Why Is Craig Shaw Gardner Writing Dinosaur Porn?

posted in: ebooks, quirky 0

Or is he? I didn’t even know dinosaur porn—excuse me, erotica—existed, until Craig told his tale. It seems his innocent fantasy ebook, Temporary Monsters, was temporarily removed from the shelves of the Amazon Kindle store because—apparently—someone at Amazon thought it might be dinosaur erotica. Craig says no. To quote from his blog: “I therefore state, for the record, that my book contains ABSOLUTELY NO HUMAN/DINOSAUR EXTRA-MARITAL INTERACTIONS OF ANY KIND!” Can we trust him? I dunno, he seems to leave in the possibility of human/dino relations within marriage. What does that say?

But as Craig says elsewhere in his blog, go to Amazon and do a search on “dinosaur erotica.” Then read some of the reviews of the books that come up. I don’t know about the books, but the reviews are hilarious.

Then forget that and give Temporary Monsters a try.

Another Audiobook You Should Listen To

From a Changeling Star, by me. Okay, I guess that sounds like the usual author self-promotion, and on one level, I suppose it is. But I actually just finished listening to it, and I really liked it!
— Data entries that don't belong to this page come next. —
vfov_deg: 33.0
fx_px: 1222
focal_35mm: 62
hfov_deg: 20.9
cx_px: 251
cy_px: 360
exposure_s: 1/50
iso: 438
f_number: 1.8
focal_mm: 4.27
The reason I just listened to it is that I’ve started going through all my books that come before The Reefs of Time, to refresh my memory of what happened, in hopes of avoiding continuity blunders. Also, in hopes of picking up inspiration from some of the things I cleverly put into the story, but have since forgotten. Fortunately, I can listen to several of them in audio, so I can be working while I walk the dog. Two of them, From a Changeling Star and Down the Stream of Stars, are not formally part of The Chaos Chronicles, but they’re about the creation and use of the starstream, which provides the backdrop for Reefs. Plus, the robot Jeaves first appears in those stories.
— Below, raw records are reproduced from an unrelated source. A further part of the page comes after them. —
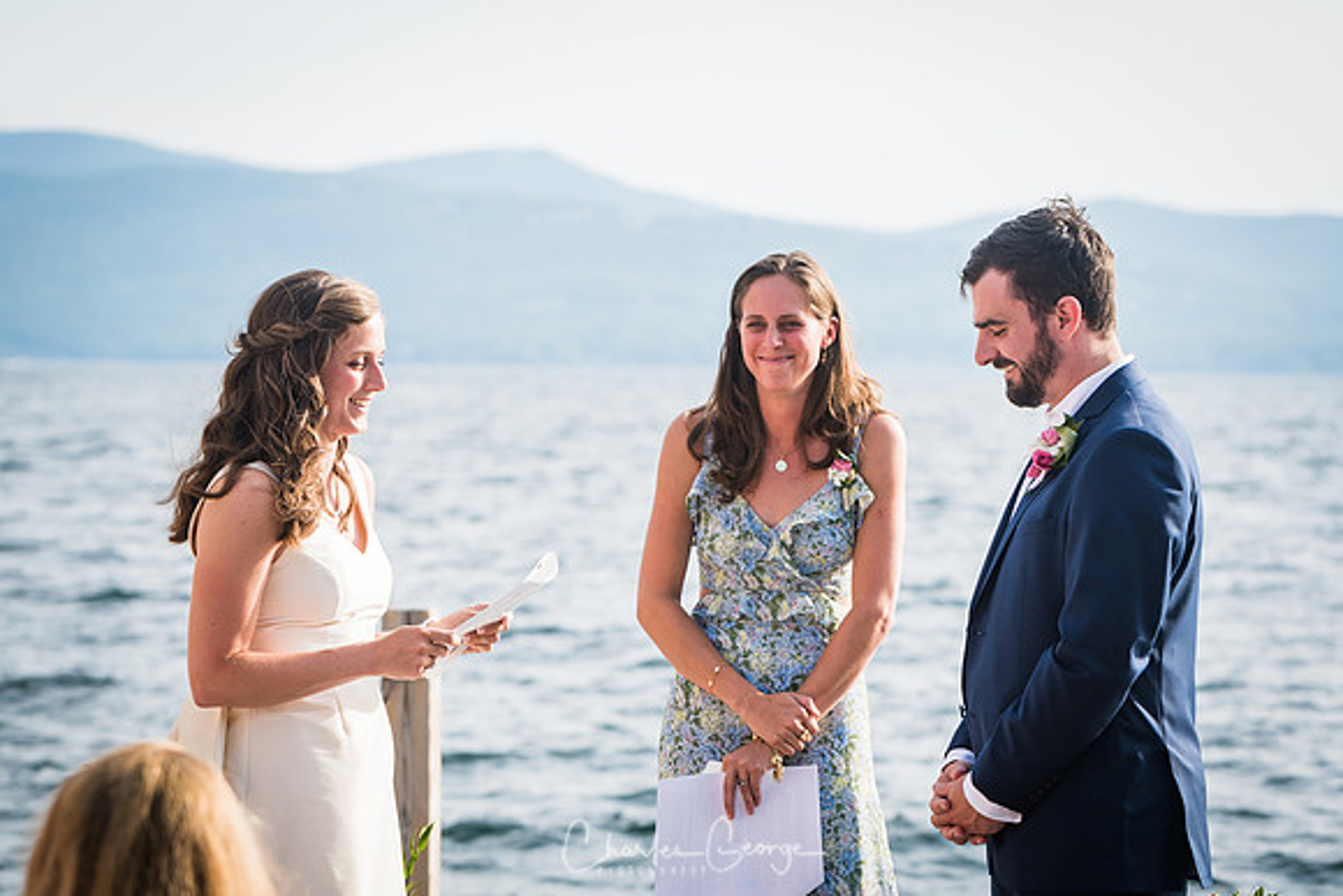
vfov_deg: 10.2
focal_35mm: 135
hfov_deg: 15.2
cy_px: 448
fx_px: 5037
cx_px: 672
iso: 200
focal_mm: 90
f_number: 4
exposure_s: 1/800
Listening to someone else read your work can be pretty difficult. Wrong pronunciations, wonky intonations, “character voices” that don’t sound right to your inner ear. Things probably only you the author will notice. Sometimes you just flat-out don’t like the sound of the narrator’s voice for your book. This one isn’t entirely free of those problems, but it’s way better than some others I’ve listened to, and on the whole I thought narrator MacLeod Andrews did a fine job. Next for me, Down the Stream of Stars.